___ DATA FOR THIS TASK
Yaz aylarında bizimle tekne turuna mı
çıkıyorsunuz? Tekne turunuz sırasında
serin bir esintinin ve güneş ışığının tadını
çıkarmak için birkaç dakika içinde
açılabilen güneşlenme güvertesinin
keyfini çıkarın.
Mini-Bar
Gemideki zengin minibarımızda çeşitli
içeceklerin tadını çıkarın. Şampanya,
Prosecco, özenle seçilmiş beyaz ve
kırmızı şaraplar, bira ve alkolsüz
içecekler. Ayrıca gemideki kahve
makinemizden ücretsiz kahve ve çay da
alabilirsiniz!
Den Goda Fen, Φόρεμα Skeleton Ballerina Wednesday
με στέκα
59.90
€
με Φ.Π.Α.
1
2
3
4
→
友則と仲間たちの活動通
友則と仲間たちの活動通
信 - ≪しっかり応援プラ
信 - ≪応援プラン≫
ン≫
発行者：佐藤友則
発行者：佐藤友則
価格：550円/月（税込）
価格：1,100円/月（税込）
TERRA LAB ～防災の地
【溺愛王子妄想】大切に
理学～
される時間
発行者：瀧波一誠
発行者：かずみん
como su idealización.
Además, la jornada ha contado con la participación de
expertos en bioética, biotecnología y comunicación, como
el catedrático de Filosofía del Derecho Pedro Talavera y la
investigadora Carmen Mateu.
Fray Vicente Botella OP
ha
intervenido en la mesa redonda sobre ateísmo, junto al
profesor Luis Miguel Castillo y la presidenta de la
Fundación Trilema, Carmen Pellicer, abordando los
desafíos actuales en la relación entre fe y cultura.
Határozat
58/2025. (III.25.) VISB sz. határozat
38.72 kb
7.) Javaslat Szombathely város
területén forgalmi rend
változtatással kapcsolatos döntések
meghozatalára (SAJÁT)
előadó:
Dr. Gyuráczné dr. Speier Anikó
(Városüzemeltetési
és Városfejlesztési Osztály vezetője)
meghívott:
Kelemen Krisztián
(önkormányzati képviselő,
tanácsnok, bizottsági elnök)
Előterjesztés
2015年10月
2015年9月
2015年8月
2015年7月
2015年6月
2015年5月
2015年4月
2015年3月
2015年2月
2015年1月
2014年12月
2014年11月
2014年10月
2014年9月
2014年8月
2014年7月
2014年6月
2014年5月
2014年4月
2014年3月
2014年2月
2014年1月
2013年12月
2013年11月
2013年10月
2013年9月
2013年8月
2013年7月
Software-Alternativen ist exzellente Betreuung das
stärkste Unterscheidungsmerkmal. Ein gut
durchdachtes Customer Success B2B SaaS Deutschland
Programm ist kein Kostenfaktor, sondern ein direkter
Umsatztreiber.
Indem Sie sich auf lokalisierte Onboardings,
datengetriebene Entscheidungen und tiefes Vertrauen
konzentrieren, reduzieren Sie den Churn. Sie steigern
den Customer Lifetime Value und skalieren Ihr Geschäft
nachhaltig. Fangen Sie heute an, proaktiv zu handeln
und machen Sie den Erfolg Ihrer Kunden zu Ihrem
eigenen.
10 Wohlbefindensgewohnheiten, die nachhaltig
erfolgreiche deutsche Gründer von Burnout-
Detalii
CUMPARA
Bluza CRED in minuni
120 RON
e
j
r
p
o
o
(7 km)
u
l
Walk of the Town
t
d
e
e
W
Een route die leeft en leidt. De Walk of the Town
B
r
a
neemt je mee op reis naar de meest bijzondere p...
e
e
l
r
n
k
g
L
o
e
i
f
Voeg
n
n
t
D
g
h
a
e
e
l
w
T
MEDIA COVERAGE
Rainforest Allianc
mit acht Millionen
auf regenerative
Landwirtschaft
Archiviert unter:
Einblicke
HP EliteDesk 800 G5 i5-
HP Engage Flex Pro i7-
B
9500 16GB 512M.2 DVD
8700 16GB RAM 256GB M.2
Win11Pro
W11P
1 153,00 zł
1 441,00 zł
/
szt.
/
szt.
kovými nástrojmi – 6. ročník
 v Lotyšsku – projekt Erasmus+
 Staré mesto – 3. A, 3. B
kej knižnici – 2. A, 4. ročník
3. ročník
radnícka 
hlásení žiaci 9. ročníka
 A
______
■ ABOUT THIS EXERCISE ■
Copy out the text of all the entries above line for line, keeping every character, space, and line break unchanged.

■ RESULT OF THE EXERCISE ■
Yaz aylarında bizimle tekne turuna mı
çıkıyorsunuz? Tekne turunuz sırasında
serin bir esintinin ve güneş ışığının tadını
çıkarmak için birkaç dakika içinde
açılabilen güneşlenme güvertesinin
keyfini çıkarın.
Mini-Bar
Gemideki zengin minibarımızda çeşitli
içeceklerin tadını çıkarın. Şampanya,
Prosecco, özenle seçilmiş beyaz ve
kırmızı şaraplar, bira ve alkolsüz
içecekler. Ayrıca gemideki kahve
makinemizden ücretsiz kahve ve çay da
alabilirsiniz!
Den Goda Fen, Φόρεμα Skeleton Ballerina Wednesday
με στέκα
59.90
€
με Φ.Π.Α.
1
2
3
4
→
友則と仲間たちの活動通
友則と仲間たちの活動通
信 - ≪しっかり応援プラ
信 - ≪応援プラン≫
ン≫
発行者：佐藤友則
発行者：佐藤友則
価格：550円/月（税込）
価格：1,100円/月（税込）
TERRA LAB ～防災の地
【溺愛王子妄想】大切に
理学～
される時間
発行者：瀧波一誠
発行者：かずみん
como su idealización.
Además, la jornada ha contado con la participación de
expertos en bioética, biotecnología y comunicación, como
el catedrático de Filosofía del Derecho Pedro Talavera y la
investigadora Carmen Mateu.
Fray Vicente Botella OP
ha
intervenido en la mesa redonda sobre ateísmo, junto al
profesor Luis Miguel Castillo y la presidenta de la
Fundación Trilema, Carmen Pellicer, abordando los
desafíos actuales en la relación entre fe y cultura.
Határozat
58/2025. (III.25.) VISB sz. határozat
38.72 kb
7.) Javaslat Szombathely város
területén forgalmi rend
változtatással kapcsolatos döntések
meghozatalára (SAJÁT)
előadó:
Dr. Gyuráczné dr. Speier Anikó
(Városüzemeltetési
és Városfejlesztési Osztály vezetője)
meghívott:
Kelemen Krisztián
(önkormányzati képviselő,
tanácsnok, bizottsági elnök)
Előterjesztés
2015年10月
2015年9月
2015年8月
2015年7月
2015年6月
2015年5月
2015年4月
2015年3月
2015年2月
2015年1月
2014年12月
2014年11月
2014年10月
2014年9月
2014年8月
2014年7月
2014年6月
2014年5月
2014年4月
2014年3月
2014年2月
2014年1月
2013年12月
2013年11月
2013年10月
2013年9月
2013年8月
2013年7月
Software-Alternativen ist exzellente Betreuung das
stärkste Unterscheidungsmerkmal. Ein gut
durchdachtes Customer Success B2B SaaS Deutschland
Programm ist kein Kostenfaktor, sondern ein direkter
Umsatztreiber.
Indem Sie sich auf lokalisierte Onboardings,
datengetriebene Entscheidungen und tiefes Vertrauen
konzentrieren, reduzieren Sie den Churn. Sie steigern
den Customer Lifetime Value und skalieren Ihr Geschäft
nachhaltig. Fangen Sie heute an, proaktiv zu handeln
und machen Sie den Erfolg Ihrer Kunden zu Ihrem
eigenen.
10 Wohlbefindensgewohnheiten, die nachhaltig
erfolgreiche deutsche Gründer von Burnout-
Detalii
CUMPARA
Bluza CRED in minuni
120 RON
e
j
r
p
o
o
(7 km)
u
l
Walk of the Town
t
d
e
e
W
Een route die leeft en leidt. De Walk of the Town
B
r
a
neemt je mee op reis naar de meest bijzondere p...
e
e
l
r
n
k
g
L
o
e
i
f
Voeg
n
n
t
D
g
h
a
e
e
l
w
T
MEDIA COVERAGE
Rainforest Allianc
mit acht Millionen
auf regenerative
Landwirtschaft
Archiviert unter:
Einblicke
HP EliteDesk 800 G5 i5-
HP Engage Flex Pro i7-
B
9500 16GB 512M.2 DVD
8700 16GB RAM 256GB M.2
Win11Pro
W11P
1 153,00 zł
1 441,00 zł
/
szt.
/
szt.
kovými nástrojmi – 6. ročník
 v Lotyšsku – projekt Erasmus+
 Staré mesto – 3. A, 3. B
kej knižnici – 2. A, 4. ročník
3. ročník
radnícka 
hlásení žiaci 9. ročníka
 A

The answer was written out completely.